A feature-based classification and agreed-upon nomenclature of GABAergic interneurons of the cerebral cortex is much needed but currently lacking.
We designed a web-based interactive system that allowed 42 neuroscience experts to classify a representative sample of 320 cortical neurons and a selected set of simple morphology features based on reconstructions of their axonal arbors.
The consensus on and usefulness of these features and neuron names were investigated using agreement analysis, clustering algorithms, Bayesian networks and supervised classification on the resulting data.
The results quantitatively confirm the impression that different investigators use their own, mutually inconsistent classification schemes based on morphological criteria. However, the analyses also demonstrate that the community may be reaching consensus for a practical approach to the naming of certain anatomical terms that are useful for neuronal characterization and classification.

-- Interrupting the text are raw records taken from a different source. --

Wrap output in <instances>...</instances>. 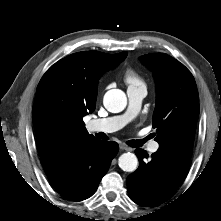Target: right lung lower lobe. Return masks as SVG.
<instances>
[{"mask_svg":"<svg viewBox=\"0 0 221 221\" xmlns=\"http://www.w3.org/2000/svg\"><path fill=\"white\" fill-rule=\"evenodd\" d=\"M118 148L116 142L93 138L43 156L41 163L60 195L82 201L95 193Z\"/></svg>","mask_w":221,"mask_h":221,"instance_id":"1","label":"right lung lower lobe"}]
</instances>
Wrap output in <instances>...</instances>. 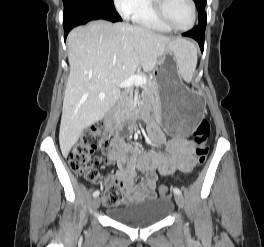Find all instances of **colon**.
<instances>
[{"label": "colon", "instance_id": "colon-1", "mask_svg": "<svg viewBox=\"0 0 264 247\" xmlns=\"http://www.w3.org/2000/svg\"><path fill=\"white\" fill-rule=\"evenodd\" d=\"M210 131V123L203 119L199 122L194 132L195 154L199 165H202L206 161L208 155ZM105 140L106 134L102 128H97L93 132L83 134L67 156L70 169L88 181H101L102 176L97 169L99 159L95 156L101 152ZM157 192L161 197H167L169 195V188L165 185H160L157 188ZM104 203L111 207L121 203L120 189L113 181L107 182Z\"/></svg>", "mask_w": 264, "mask_h": 247}]
</instances>
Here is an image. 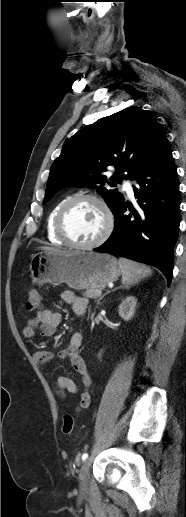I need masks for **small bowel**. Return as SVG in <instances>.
<instances>
[{
    "mask_svg": "<svg viewBox=\"0 0 186 517\" xmlns=\"http://www.w3.org/2000/svg\"><path fill=\"white\" fill-rule=\"evenodd\" d=\"M61 299L64 302L72 305L76 314L84 313L88 306L87 298L77 296L71 291H63L61 293ZM61 321L62 316L60 313L45 308L38 311L35 316H32L27 320L22 333L26 338L35 337L38 331L43 336H53L55 335ZM82 342V334L77 332L71 336L68 345L64 349L58 352L39 350L33 354L34 360L40 366H44L48 362L55 359L68 358L70 360L72 367L79 373L80 383L82 386L80 400L78 406L76 407V411L88 408L92 401V378L85 361L79 354ZM54 392L59 398L63 399L65 398L66 393H77L78 386L77 383L71 378L58 377L54 381Z\"/></svg>",
    "mask_w": 186,
    "mask_h": 517,
    "instance_id": "1",
    "label": "small bowel"
}]
</instances>
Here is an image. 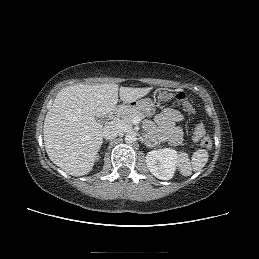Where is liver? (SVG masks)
<instances>
[{
  "label": "liver",
  "mask_w": 259,
  "mask_h": 259,
  "mask_svg": "<svg viewBox=\"0 0 259 259\" xmlns=\"http://www.w3.org/2000/svg\"><path fill=\"white\" fill-rule=\"evenodd\" d=\"M152 87L117 84H76L62 88L45 117L43 136L50 160L72 176L88 174L103 143V126L96 117L112 112L120 99L130 103Z\"/></svg>",
  "instance_id": "liver-1"
}]
</instances>
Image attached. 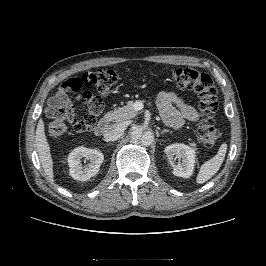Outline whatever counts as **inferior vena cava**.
I'll return each mask as SVG.
<instances>
[{
    "instance_id": "1",
    "label": "inferior vena cava",
    "mask_w": 266,
    "mask_h": 266,
    "mask_svg": "<svg viewBox=\"0 0 266 266\" xmlns=\"http://www.w3.org/2000/svg\"><path fill=\"white\" fill-rule=\"evenodd\" d=\"M125 130L123 124H111L104 131V138L106 141H116L121 138Z\"/></svg>"
}]
</instances>
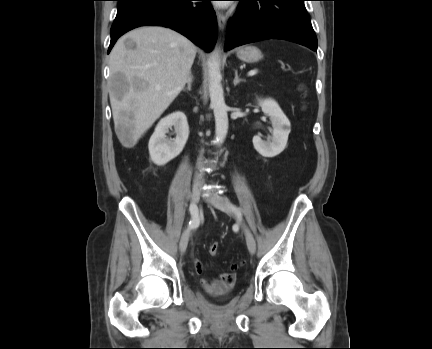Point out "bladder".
Listing matches in <instances>:
<instances>
[{"label":"bladder","instance_id":"bladder-1","mask_svg":"<svg viewBox=\"0 0 432 349\" xmlns=\"http://www.w3.org/2000/svg\"><path fill=\"white\" fill-rule=\"evenodd\" d=\"M226 297H227V293L216 297V301H218L220 303H224L226 301Z\"/></svg>","mask_w":432,"mask_h":349}]
</instances>
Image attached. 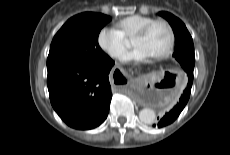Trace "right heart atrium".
Segmentation results:
<instances>
[{"label":"right heart atrium","instance_id":"right-heart-atrium-1","mask_svg":"<svg viewBox=\"0 0 230 155\" xmlns=\"http://www.w3.org/2000/svg\"><path fill=\"white\" fill-rule=\"evenodd\" d=\"M100 49L113 59L120 58L127 49V39L114 27H103L97 36Z\"/></svg>","mask_w":230,"mask_h":155}]
</instances>
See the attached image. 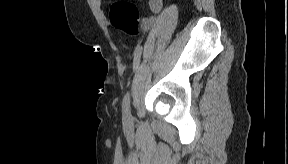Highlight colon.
<instances>
[{
    "instance_id": "5ec220e1",
    "label": "colon",
    "mask_w": 288,
    "mask_h": 164,
    "mask_svg": "<svg viewBox=\"0 0 288 164\" xmlns=\"http://www.w3.org/2000/svg\"><path fill=\"white\" fill-rule=\"evenodd\" d=\"M111 23L131 36L140 29L141 15L136 5L127 0L115 1L109 9Z\"/></svg>"
}]
</instances>
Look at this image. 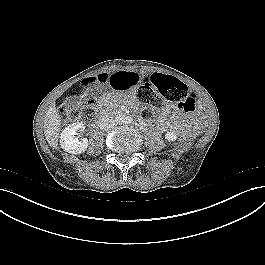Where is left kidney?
Returning a JSON list of instances; mask_svg holds the SVG:
<instances>
[{
    "mask_svg": "<svg viewBox=\"0 0 265 265\" xmlns=\"http://www.w3.org/2000/svg\"><path fill=\"white\" fill-rule=\"evenodd\" d=\"M165 139L168 141H174L176 139V135L173 132H168L165 134Z\"/></svg>",
    "mask_w": 265,
    "mask_h": 265,
    "instance_id": "left-kidney-1",
    "label": "left kidney"
}]
</instances>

State-of-the-art machine learning approaches were shown to achieve discrimination capability equivalent to or better than human performance, opening the possibility of creating an objective computer tool for automatic classification of neurons, a Neuroclassifier.
A systematic classification and accepted nomenclature of neuron types is much needed but is currently lacking. This article describes a possible taxonomical solution for classifying GABAergic interneurons of the cerebral cortex based on a novel, web-based interactive system that allows experts to classify neurons with pre-determined criteria. Using Bayesian analysis and clustering algorithms on the resulting data, we investigated the suitability of several anatomical terms and neuron names for cortical GABAergic interneurons. Moreover, we show that supervised classification models could automatically categorize interneurons in agreement with experts' assignments. These results demonstrate a practical and objective approach to the naming, characterization and classification of neurons based on community consensus.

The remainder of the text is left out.